Ansible: Cannot configure sudo command even become

2019-03-03 19:41发布

问题:

testuser is a sudo user,

sudo cat /etc/sudoers.d/90-cloud-init-testuser
testuser ALL=(ALL) NOPASSWD:ALL

I can login testuser manually and run following without password:

sudo -H apt-get update
sudo -H apt-get upgrade

but if I run following ansible code, although I saw whoami command return testuser, then the code stops with fatal error (see code and error below).

Must I set become_user as root in order to run (see the line I comment out)? Note I CAN login testuser manually and run sudo command, can't I use become_user=testuser to Install apt? Note I think remote_user does not matter because whoami command only depends on become_user.in fact I feel remote_user is useless, it just log me in. if become_user is unset. then whoami become root, if become_user is set as testuser, then whoami become testuser.

- hosts: all
  remote_user: ubuntu
  become: yes
  become_user: testuser
  gather_facts: yes
  become_method: sudo
  tasks:
  - name: test which user I am
    shell: whomami
    register: hello
  - debug: msg="{{ hello.stdout }}"
  - name: Update and upgrade apt.
#    become_user: root
#    become: yes
    apt: update_cache=yes upgrade=dist cache_valid_time=3600

TASK [Update and upgrade apt.]     
********************************
fatal: [XX.XX.XX.XX]: FAILED! => {"changed": false, "msg": 

"'/usr/bin/apt-get dist-upgrade' failed: E: Could not open lock file     
/var/lib/dpkg/lock - open (13: Permission denied)\nE: Unable to lock  
the administration directory (/var/lib/dpkg/), are you root?\n", "rc": 
100, "stdout": "", "stdout_lines": []}

回答1:

You need to connect with an account which has sudo permissions ― in your case testuser ― and then run play/task with elevated permissions (become: true, and become: root which is default), so:

  • either add sudo permissions to ubuntu,
  • or connect with testuser.

sudo does not work the way you imply in the question.

Any command runs in a context of a specific user ― either testuser, or ubuntu, or root. There is no such thing as running a command as a "sudo testuser".

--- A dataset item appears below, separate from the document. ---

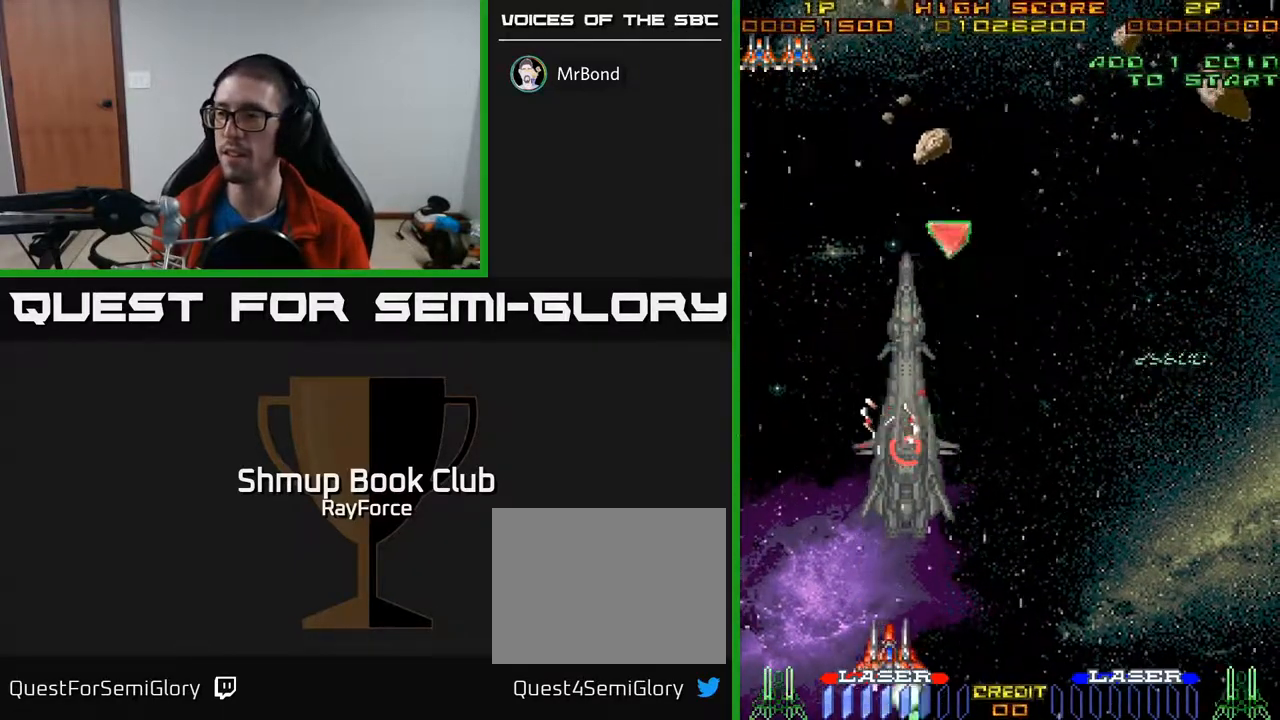
{"buttons": ["A", "DPAD_UP"], "right_stick": "center", "events": [[100, "A", "down"], [117, "X", "up"]]}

sudo executes a command as a different user (root by default). User executing sudo must have appropriate permissions.

  • If you log in as testuser and execute sudo -H apt-get update it is (almost*) the same as if you logged in as root and ran apt-get update.

  • If you log in as ubuntu and run sudo -u testuser apt-get update (which is a shell counterpart to the Ansible tasks in the question) ― it is (almost*) the same as if you logged on with testuser and ran apt-get update.

    testuser running apt-get update will get an error ― and this is what you get.


* "almost", because it depends on settings regarding environment variables ― not relevant to the problem here.